▶ _What the task requires_
Scan the listing for the word "nous" and report every line that contains it.

▶ _Information_
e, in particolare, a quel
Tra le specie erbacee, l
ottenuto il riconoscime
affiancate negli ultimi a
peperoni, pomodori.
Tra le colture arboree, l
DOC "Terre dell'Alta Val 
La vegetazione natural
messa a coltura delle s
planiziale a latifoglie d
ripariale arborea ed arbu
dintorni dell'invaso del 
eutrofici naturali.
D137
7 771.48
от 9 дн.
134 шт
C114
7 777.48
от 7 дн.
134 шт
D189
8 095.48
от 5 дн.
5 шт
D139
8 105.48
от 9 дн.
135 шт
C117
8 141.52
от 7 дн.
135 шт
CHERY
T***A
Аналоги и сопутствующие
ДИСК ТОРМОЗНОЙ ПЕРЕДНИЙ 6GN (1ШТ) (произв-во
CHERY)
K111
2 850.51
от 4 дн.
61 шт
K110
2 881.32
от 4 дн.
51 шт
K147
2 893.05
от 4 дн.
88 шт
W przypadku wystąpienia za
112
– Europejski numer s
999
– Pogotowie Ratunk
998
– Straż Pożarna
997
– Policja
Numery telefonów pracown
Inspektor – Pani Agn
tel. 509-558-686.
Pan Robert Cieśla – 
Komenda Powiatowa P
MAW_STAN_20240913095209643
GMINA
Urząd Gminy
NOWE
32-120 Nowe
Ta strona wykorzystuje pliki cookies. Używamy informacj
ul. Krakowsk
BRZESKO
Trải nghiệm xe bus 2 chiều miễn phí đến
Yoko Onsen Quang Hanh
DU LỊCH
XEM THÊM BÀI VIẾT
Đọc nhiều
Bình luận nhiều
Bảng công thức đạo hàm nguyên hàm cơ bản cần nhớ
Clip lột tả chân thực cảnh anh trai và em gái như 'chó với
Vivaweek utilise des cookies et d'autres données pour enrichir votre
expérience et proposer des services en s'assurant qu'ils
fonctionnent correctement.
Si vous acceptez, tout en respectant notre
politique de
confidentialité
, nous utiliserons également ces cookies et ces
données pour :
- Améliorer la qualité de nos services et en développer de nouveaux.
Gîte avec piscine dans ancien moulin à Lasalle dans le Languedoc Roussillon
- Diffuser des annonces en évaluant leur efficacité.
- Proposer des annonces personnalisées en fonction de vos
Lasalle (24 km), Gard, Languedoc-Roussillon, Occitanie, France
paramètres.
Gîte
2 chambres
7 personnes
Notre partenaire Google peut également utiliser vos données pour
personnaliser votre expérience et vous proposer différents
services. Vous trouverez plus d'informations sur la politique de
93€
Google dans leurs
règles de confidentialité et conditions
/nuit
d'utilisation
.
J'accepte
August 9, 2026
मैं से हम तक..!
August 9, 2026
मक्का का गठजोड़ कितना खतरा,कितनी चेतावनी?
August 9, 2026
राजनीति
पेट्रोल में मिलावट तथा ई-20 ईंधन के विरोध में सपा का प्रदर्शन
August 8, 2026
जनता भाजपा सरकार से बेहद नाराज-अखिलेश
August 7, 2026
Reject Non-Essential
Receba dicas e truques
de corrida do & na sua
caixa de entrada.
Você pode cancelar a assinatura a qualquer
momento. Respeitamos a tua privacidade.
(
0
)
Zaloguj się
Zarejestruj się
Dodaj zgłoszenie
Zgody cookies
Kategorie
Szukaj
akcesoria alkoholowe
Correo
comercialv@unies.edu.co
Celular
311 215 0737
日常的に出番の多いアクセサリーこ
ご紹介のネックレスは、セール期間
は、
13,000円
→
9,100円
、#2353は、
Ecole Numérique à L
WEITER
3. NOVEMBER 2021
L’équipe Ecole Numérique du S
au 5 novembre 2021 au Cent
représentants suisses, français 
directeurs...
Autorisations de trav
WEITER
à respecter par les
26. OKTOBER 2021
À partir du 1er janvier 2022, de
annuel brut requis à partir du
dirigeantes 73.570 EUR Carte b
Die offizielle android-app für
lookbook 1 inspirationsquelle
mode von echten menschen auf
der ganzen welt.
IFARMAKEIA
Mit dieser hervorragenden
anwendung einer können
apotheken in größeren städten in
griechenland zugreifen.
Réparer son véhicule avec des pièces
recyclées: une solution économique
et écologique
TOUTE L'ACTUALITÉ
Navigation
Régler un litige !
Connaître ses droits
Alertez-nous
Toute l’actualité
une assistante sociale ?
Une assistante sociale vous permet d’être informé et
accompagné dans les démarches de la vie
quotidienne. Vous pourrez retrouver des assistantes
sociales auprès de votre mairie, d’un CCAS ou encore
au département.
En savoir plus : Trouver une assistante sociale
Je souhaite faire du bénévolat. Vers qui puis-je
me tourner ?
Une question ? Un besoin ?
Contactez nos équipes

▶ _Exercise answer_
, nous utiliserons également ces cookies et ces
Alertez-nous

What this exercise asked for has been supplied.